Industry experts said growing participation from retail investors has led to a sharp increase in folios. Besides, optimism in investors too helped raise the number of investors’ account in the equity segment. “We could continue to see a soaring retail participation in mutual funds in the remaining part of the current fiscal if domestic and global cues play their card,” Quantum Mutual Fund Chief Executive Officer Jimmy Patel said.

Moreover, addition in equity folios helped increase overall investors’ base to a record high of 4.64 crore in January from 4.17 crore at the end of March. Mutual funds have reported net inflows of over Rs 69,000 crore in equity schemes in the first 10 months of 2015-16, helping the industry grow the folio count.

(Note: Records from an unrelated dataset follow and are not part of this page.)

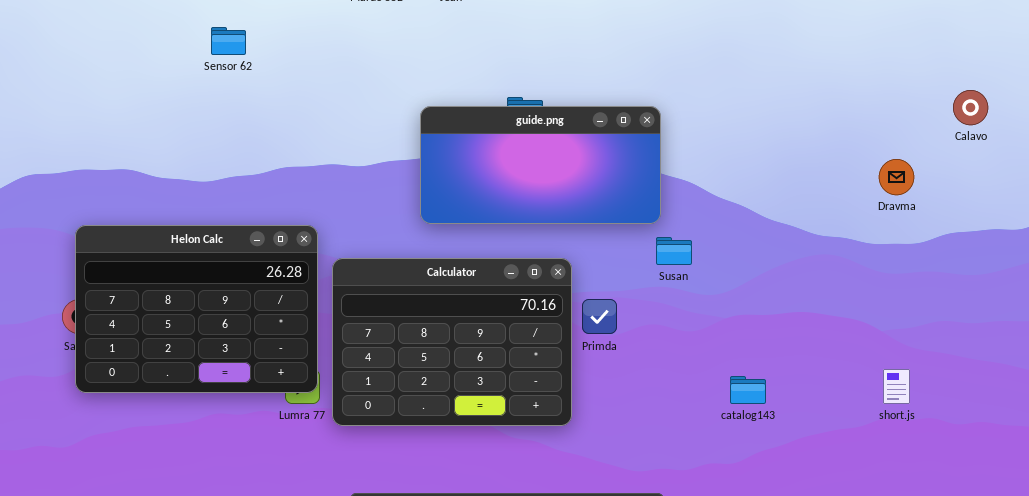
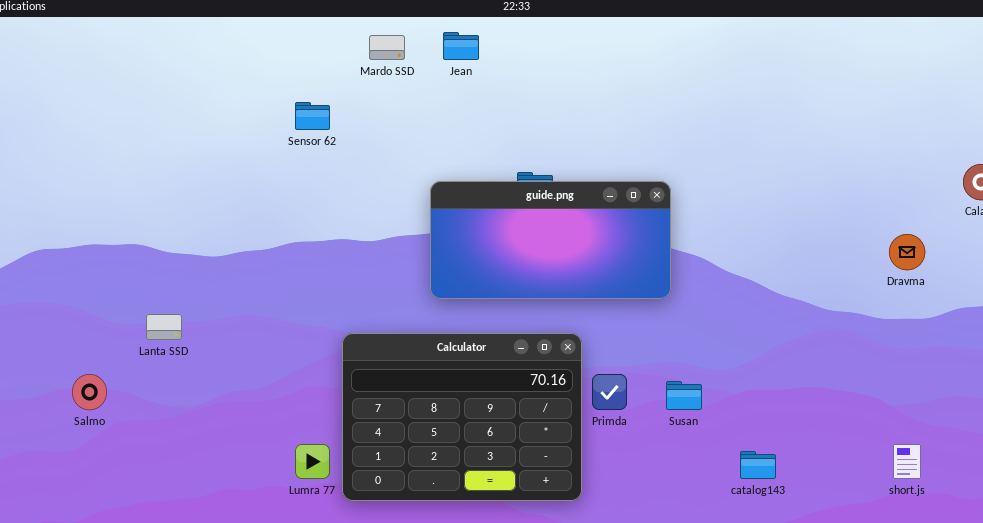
Sensor 62: [211,27,246,55] -> [295,102,330,130], moved
Helon Calc: [75,225,318,393] -> none, closed
Susan: [656,237,692,265] -> [666,381,702,410], moved

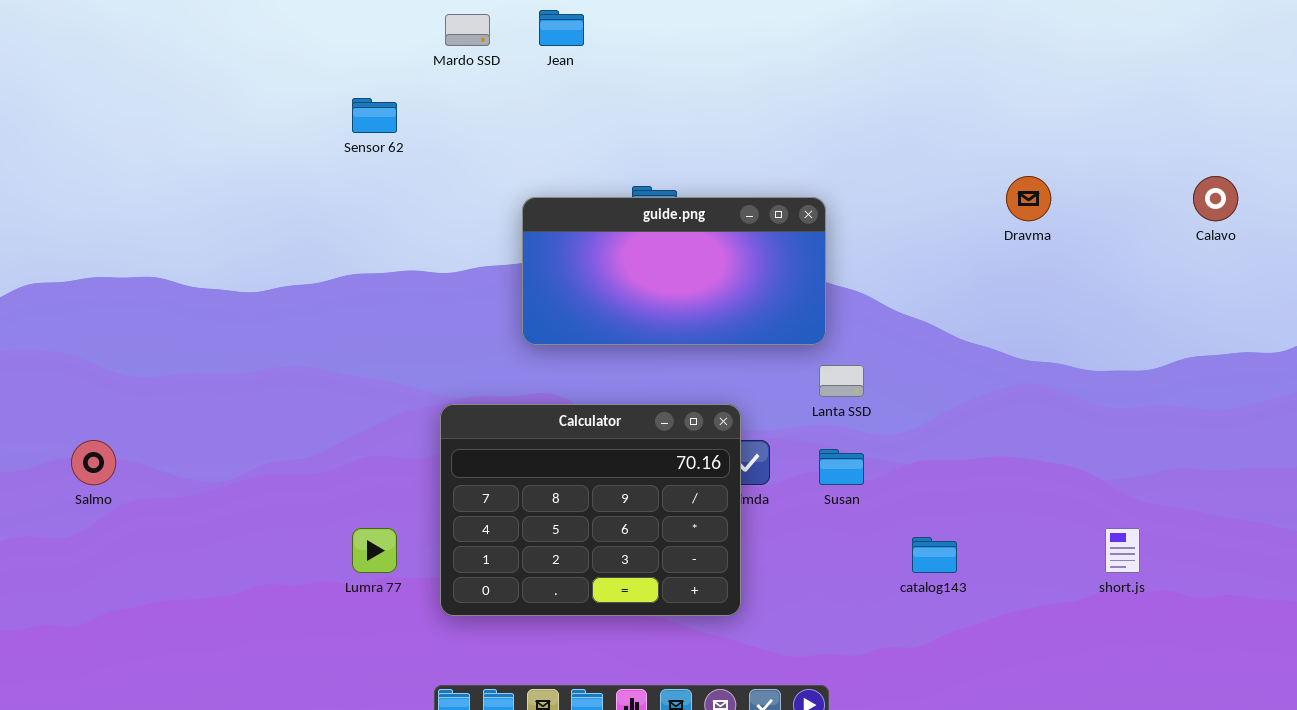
Dravma: [889,234,925,270] -> [1006,176,1051,221], moved
Lanta SSD: [146,314,182,340] -> [819,365,864,397], moved
Calculator: [342,333,582,501] -> [440,404,741,616], moved

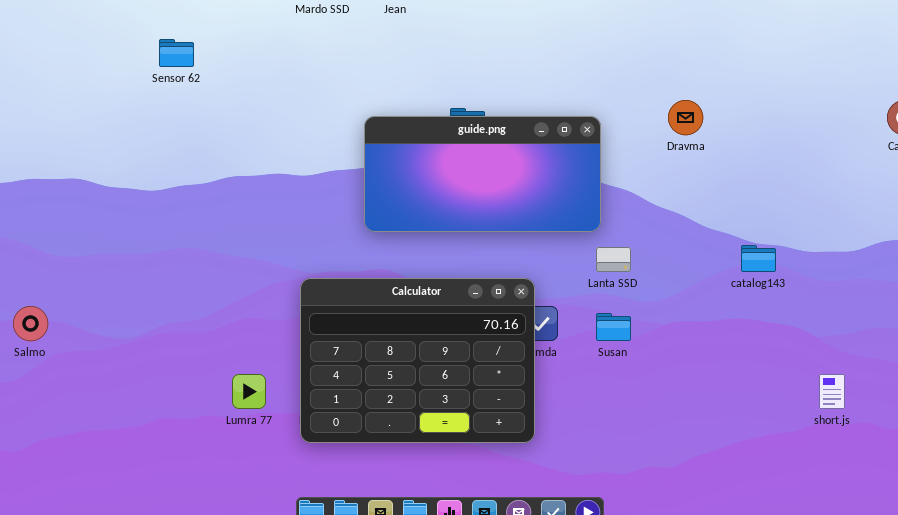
Sensor 62: [352,98,397,133] -> [159,39,194,67], moved
Dravma: [1006,176,1051,221] -> [668,100,703,135], moved
catalog143: [912,537,957,573] -> [741,245,776,272], moved

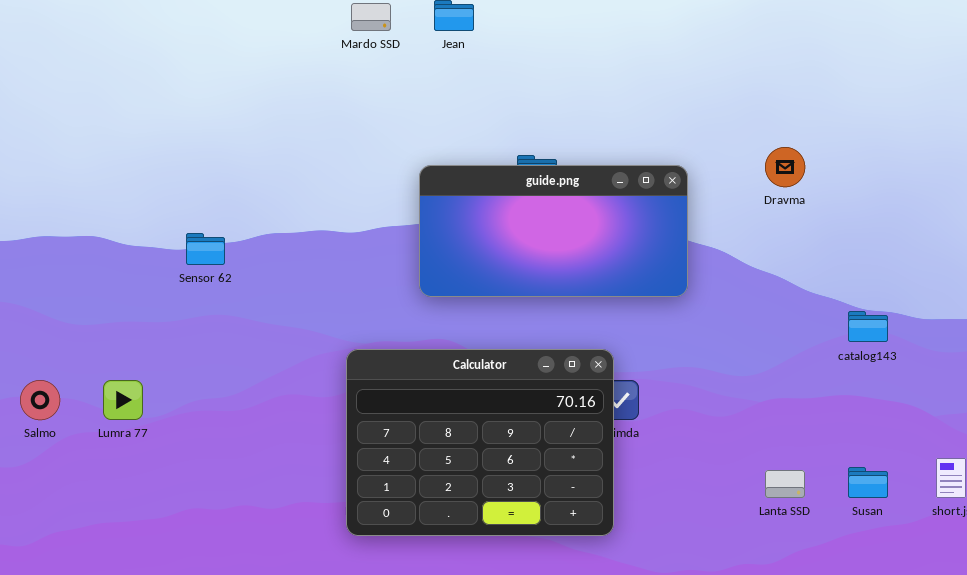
Sensor 62: [159,39,194,67] -> [186,233,225,265], moved
Lanta SSD: [596,247,631,272] -> [765,470,805,498], moved
Susan: [596,313,631,341] -> [848,467,888,498], moved
Lumra 77: [232,374,266,409] -> [103,380,143,420], moved

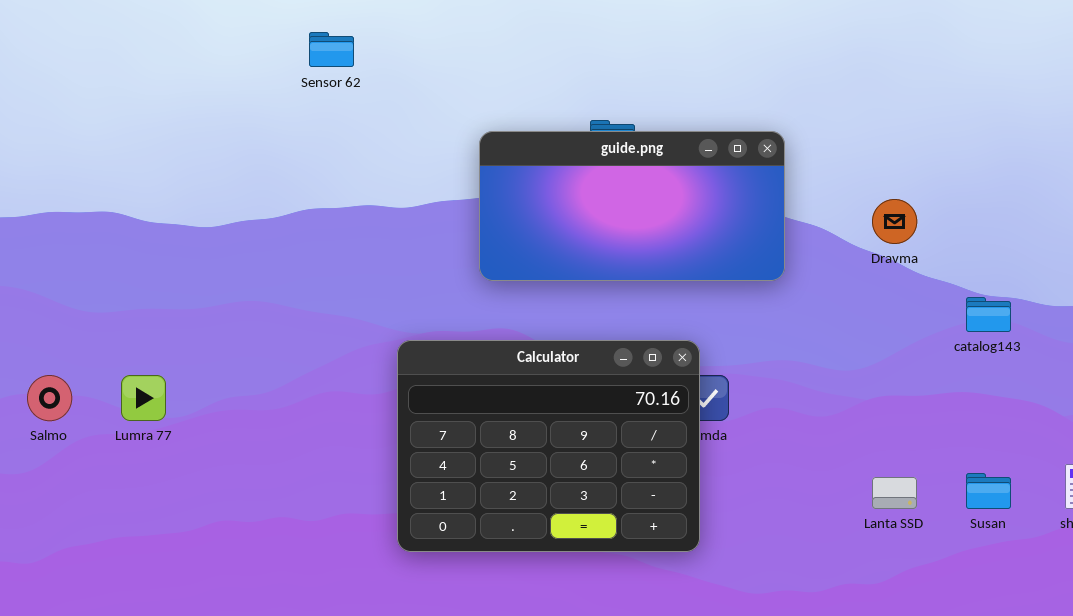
Dravma: [765,147,805,187] -> [872,199,917,244], moved
Sensor 62: [186,233,225,265] -> [309,32,354,67], moved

Meanwhile, Indian companies raised more than Rs 27,000 crore through retail issuance of non-convertible debentures (NCDs) in the ongoing financial year to meet business requirement. This is much higher than Rs 9,713 crore garnered by firms in the entire last fiscal.

Most of the funds have been mobilised for expansion, to support working capital requirements and other general corporate purposes. NCDs are loan-linked bonds that cannot be converted into stock and usually offer higher interest rates than convertible debentures.

As per the latest data with the Securities and Exchange Board of India (Sebi), firms raked in a total of Rs 27,277 crore through NCDs in the current fiscal (2015-16) as on February 4. In terms of numbers, 16 issuance taken the route in the ongoing fiscal as compared to 25 in the entire past financial year.

Interestingly, some of the companies taken the route twice to garner funds. Experts said sluggish market conditions have forced many companies to opt for NCD route to garner fresh capital.

Individually, National Highways Authority of India (NHAI) raised Rs 10,000 crore against the base size of Rs 1,000 crore, while Housing and Urban Development Corporation (HUDCO) mobilised Rs 6,203 against the target of Rs 500 crore. Indian Railway Finance Corporation and Indian Renewable Energy Development Agency mopped-up Rs 4,532 crore and Rs 1,716 crore respectively. 

These firms raised funds against the base size of Rs 1,000 crore each. NTPC, Rural Electrification Corporation (REC) and Power Finance Corporation (PFC) collected Rs 700 crore each against a target of Rs 400 crore, Rs 300 crore and Rs 100 crore, respectively.

Besides, Muthoot Finance, SREI Equipment Finance, SREI Infrastructure Finance, Muthoottu Mini Financiers, Muthoot Fincorp and Kosamattam Finance too have taken this route to garner funds.